• [Activity A]: Reproduce word for word the passage of the relationship rant from "Yeah the fuck" to "whatever I want.".
• [Activity B]: Using the relationship rant, say whether each statement agrees with it, answering yes or no and quoting the deciding words: (i) The couple have been together for more than a year. (ii) The writer has met in person the strangers they talk to on apps. (iii) The couple make plans to go out on a weekend.

• [Excerpted text]:
--- START ---

RANT FROM THE HEART
By Surmise
- 608 reads
We've been together for over a year.
Something told me he was special or better said, he would captivate my heart by pretending to be different. Guys all start out the same. They promise to be there for you and be loyal at any cost. The love is strong and you want to go out because i am the new toy. You want to show me off and let the world know you love me.
I'll give it 6 months....
You take my hand and show me a different perspective. The world could be beautiful if we face our fears together, stay by each others side, and love one another. Nothing is out of our reach if we learn to stick together. Two against the world baby.
Yeah the fuck right....
We have our differences and we have our disagreements. That's not a big deal. We all go thorough this. This is normal. We will be fine because we are still together and as long as we have each other, we have it all. We make plans to go out some weekend. Movies? Lake? Friends? Who knows. Anything to make me happy, right?
At least for now...
We all have secrets, emotional baggage, and insecurities. It's ok. Because i love you, I will stand at your side and hold your hand through it all. Of course, at the cost of you letting me do whatever I want.
So you text her....
You text many others and even email them when you want to take the attention off your phone....So i start to do the same thing. Maybe not with people i know. Apps. Strangers. I've never met these people but they comfort me when i am most insecure about myself. I don't have to explain myself to them. I don't care if they like me or not, i just want to see if he would;d care to know that i am holding a conversation with some stranger.
No reaction......

--- END ---

• [Listed entries]:
--- START ---

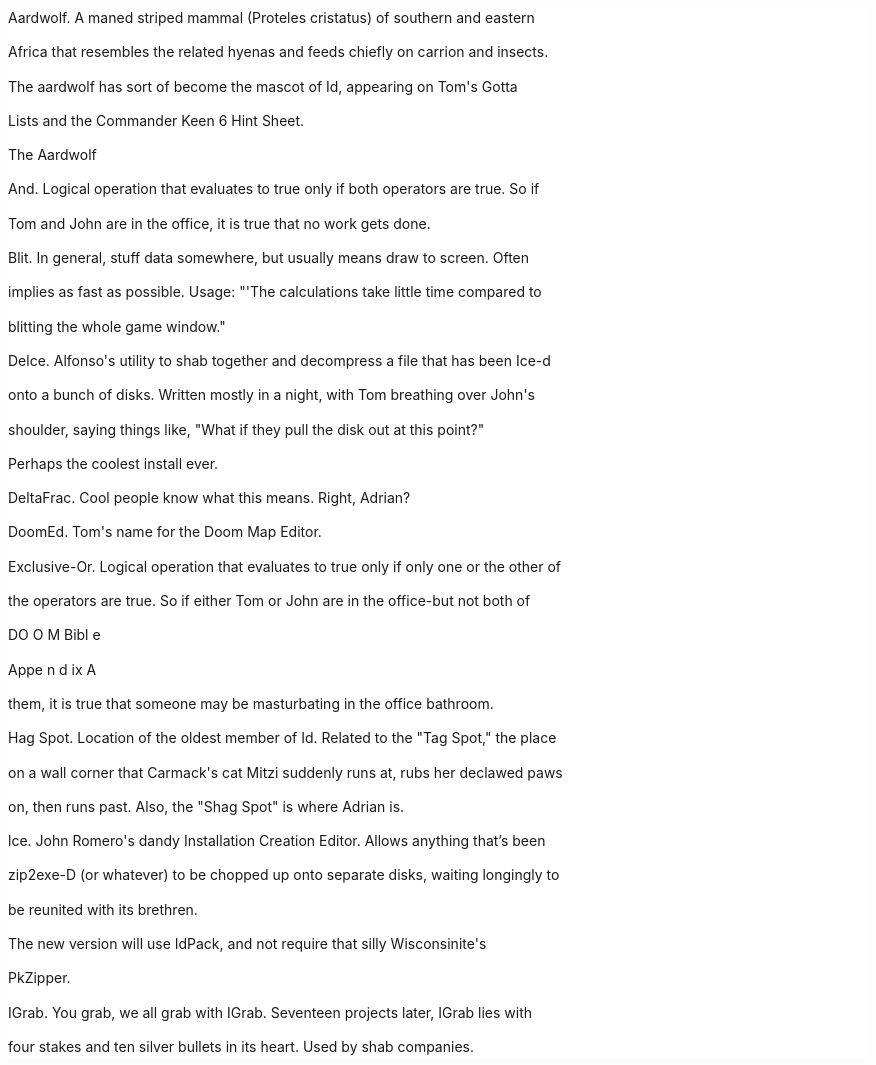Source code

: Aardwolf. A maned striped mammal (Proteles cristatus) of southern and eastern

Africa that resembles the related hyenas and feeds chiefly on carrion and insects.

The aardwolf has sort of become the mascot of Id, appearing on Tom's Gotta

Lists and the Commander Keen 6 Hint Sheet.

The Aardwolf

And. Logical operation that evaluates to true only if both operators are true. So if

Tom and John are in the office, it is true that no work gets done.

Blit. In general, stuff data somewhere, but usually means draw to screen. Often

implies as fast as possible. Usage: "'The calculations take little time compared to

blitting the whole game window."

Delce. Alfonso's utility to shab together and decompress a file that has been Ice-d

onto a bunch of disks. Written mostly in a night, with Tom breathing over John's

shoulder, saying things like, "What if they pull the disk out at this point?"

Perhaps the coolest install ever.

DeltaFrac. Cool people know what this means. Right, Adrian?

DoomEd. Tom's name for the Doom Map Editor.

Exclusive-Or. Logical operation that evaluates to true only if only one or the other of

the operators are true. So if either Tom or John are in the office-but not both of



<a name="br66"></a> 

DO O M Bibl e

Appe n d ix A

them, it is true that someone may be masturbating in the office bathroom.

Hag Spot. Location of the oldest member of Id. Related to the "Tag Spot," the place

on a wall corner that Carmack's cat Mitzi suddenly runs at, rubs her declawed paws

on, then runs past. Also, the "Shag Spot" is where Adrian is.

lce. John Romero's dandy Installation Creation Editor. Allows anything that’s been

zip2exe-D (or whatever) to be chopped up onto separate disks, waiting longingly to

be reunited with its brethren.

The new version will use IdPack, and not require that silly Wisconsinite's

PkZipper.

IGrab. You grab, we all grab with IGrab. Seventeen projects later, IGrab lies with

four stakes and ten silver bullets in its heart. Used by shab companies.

--- END ---
--- START ---

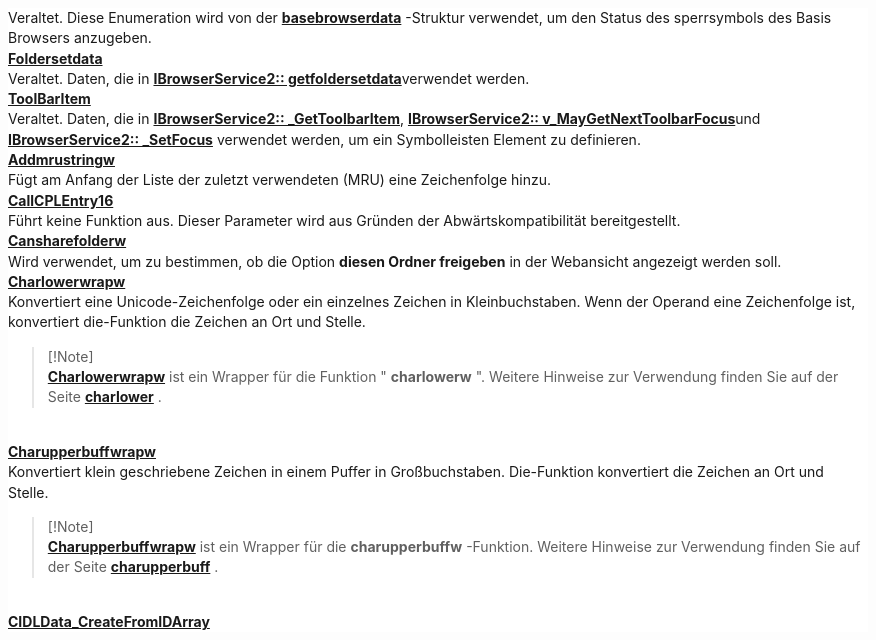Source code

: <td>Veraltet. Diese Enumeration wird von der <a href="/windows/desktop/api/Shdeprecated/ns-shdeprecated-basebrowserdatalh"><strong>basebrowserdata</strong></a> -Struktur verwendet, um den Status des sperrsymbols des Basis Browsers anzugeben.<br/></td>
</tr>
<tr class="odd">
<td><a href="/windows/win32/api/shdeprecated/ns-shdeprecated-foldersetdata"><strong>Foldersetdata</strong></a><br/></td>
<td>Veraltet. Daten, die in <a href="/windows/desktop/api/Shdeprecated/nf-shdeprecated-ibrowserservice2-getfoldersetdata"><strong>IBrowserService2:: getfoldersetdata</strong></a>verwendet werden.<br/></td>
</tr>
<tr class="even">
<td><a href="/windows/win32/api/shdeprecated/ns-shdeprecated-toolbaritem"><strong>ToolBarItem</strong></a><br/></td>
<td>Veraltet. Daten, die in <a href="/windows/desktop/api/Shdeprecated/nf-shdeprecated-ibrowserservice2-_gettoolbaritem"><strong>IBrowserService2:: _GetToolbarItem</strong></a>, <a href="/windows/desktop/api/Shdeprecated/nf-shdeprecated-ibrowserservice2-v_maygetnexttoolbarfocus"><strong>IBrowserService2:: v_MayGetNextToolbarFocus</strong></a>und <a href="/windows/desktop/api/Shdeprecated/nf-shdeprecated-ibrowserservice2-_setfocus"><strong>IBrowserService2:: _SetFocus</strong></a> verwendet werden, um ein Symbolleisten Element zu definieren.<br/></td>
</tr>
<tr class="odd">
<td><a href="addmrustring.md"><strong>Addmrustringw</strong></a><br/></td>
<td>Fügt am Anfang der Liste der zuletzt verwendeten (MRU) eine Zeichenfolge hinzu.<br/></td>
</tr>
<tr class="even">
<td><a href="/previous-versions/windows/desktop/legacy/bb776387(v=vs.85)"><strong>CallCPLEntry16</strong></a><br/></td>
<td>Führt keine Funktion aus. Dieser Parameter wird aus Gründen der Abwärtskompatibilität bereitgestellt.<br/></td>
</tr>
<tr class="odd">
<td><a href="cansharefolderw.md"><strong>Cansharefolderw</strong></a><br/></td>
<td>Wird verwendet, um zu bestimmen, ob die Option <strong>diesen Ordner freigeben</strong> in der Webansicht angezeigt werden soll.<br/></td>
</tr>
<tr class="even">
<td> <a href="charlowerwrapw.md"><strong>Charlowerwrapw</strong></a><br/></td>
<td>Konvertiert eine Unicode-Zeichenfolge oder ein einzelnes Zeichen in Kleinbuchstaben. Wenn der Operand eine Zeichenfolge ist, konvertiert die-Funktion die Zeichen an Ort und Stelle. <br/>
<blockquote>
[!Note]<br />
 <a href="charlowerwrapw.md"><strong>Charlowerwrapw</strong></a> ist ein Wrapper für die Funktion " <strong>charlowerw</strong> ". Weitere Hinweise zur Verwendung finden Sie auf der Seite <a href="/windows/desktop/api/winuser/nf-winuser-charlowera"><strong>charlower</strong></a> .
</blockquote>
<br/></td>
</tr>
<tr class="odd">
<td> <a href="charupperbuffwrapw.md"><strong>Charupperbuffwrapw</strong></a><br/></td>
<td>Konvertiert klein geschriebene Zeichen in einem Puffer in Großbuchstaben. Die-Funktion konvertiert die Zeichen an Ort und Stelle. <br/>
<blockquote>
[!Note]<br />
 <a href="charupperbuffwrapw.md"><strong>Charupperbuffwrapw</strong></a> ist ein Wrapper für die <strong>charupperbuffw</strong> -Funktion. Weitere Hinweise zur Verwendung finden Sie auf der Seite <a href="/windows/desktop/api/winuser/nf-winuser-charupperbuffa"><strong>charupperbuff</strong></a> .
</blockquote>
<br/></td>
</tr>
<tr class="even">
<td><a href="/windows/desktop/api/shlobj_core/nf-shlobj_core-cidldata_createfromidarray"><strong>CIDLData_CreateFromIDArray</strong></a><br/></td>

--- END ---
--- START ---

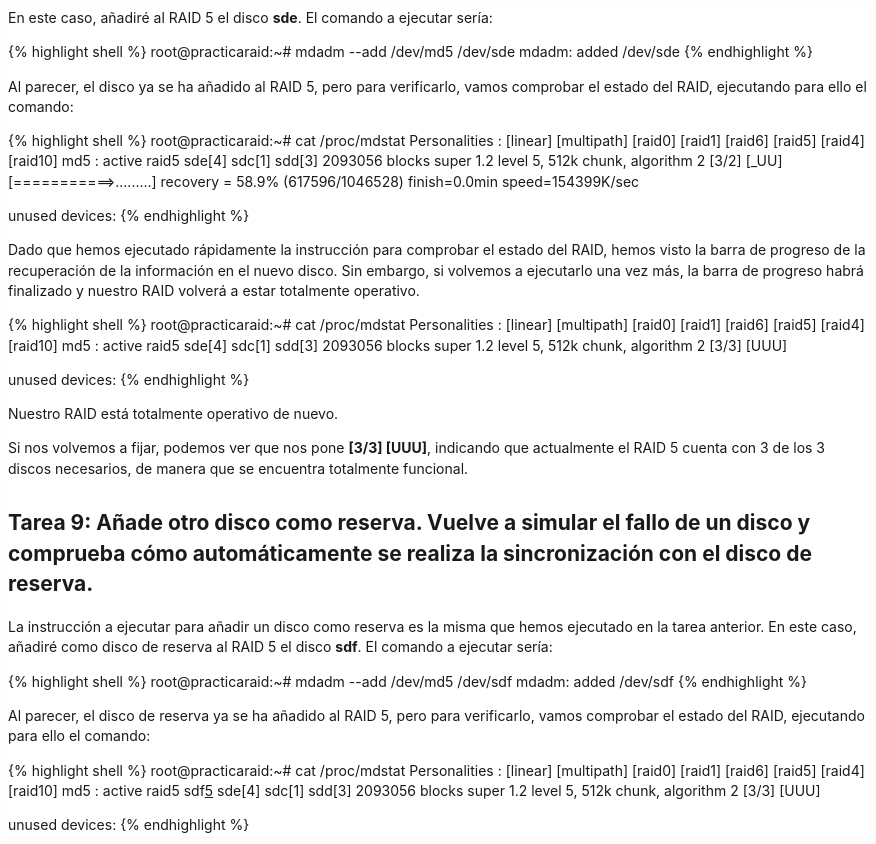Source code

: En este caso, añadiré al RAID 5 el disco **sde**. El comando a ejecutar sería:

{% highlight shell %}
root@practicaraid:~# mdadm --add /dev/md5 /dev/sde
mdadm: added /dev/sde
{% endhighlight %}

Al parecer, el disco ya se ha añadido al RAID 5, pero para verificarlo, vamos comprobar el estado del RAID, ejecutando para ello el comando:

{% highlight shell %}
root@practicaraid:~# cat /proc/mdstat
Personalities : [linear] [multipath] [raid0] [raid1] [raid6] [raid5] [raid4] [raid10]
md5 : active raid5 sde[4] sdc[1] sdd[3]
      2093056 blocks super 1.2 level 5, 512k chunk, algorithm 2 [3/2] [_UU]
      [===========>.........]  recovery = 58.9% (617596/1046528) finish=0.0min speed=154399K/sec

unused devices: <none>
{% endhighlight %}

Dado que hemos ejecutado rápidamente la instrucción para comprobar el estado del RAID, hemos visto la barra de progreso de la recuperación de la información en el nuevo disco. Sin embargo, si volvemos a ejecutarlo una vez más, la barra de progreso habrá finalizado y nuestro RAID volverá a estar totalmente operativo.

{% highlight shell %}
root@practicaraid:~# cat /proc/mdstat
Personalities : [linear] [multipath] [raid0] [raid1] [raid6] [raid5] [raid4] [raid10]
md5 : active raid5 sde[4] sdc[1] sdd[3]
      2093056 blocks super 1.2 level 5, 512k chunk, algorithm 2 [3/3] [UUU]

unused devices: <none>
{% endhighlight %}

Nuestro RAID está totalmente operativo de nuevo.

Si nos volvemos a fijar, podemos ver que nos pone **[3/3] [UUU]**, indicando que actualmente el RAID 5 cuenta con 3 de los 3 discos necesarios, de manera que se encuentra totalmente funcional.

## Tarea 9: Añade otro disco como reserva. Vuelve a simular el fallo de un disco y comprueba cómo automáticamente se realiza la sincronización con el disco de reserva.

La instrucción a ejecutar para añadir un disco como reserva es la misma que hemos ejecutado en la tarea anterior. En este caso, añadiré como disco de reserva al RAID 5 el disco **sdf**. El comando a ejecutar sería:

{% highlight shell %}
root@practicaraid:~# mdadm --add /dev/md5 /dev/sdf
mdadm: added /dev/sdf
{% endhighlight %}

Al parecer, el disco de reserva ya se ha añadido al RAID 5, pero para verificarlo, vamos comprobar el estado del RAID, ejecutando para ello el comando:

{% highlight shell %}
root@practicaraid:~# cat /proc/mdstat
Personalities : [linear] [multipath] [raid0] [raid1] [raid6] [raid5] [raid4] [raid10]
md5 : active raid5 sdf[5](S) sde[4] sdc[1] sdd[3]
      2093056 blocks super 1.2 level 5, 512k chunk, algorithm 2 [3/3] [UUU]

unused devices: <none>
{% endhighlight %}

--- END ---

• [Task solution A]:
Yeah the fuck right....
We have our differences and we have our disagreements. That's not a big deal. We all go thorough this. This is normal. We will be fine because we are still together and as long as we have each other, we have it all. We make plans to go out some weekend. Movies? Lake? Friends? Who knows. Anything to make me happy, right?
At least for now...
We all have secrets, emotional baggage, and insecurities. It's ok. Because i love you, I will stand at your side and hold your hand through it all. Of course, at the cost of you letting me do whatever I want.

• [Task solution B]:
(i) Yes: "We've been together for over a year."
(ii) No: "I've never met these people"
(iii) Yes: "We make plans to go out some weekend."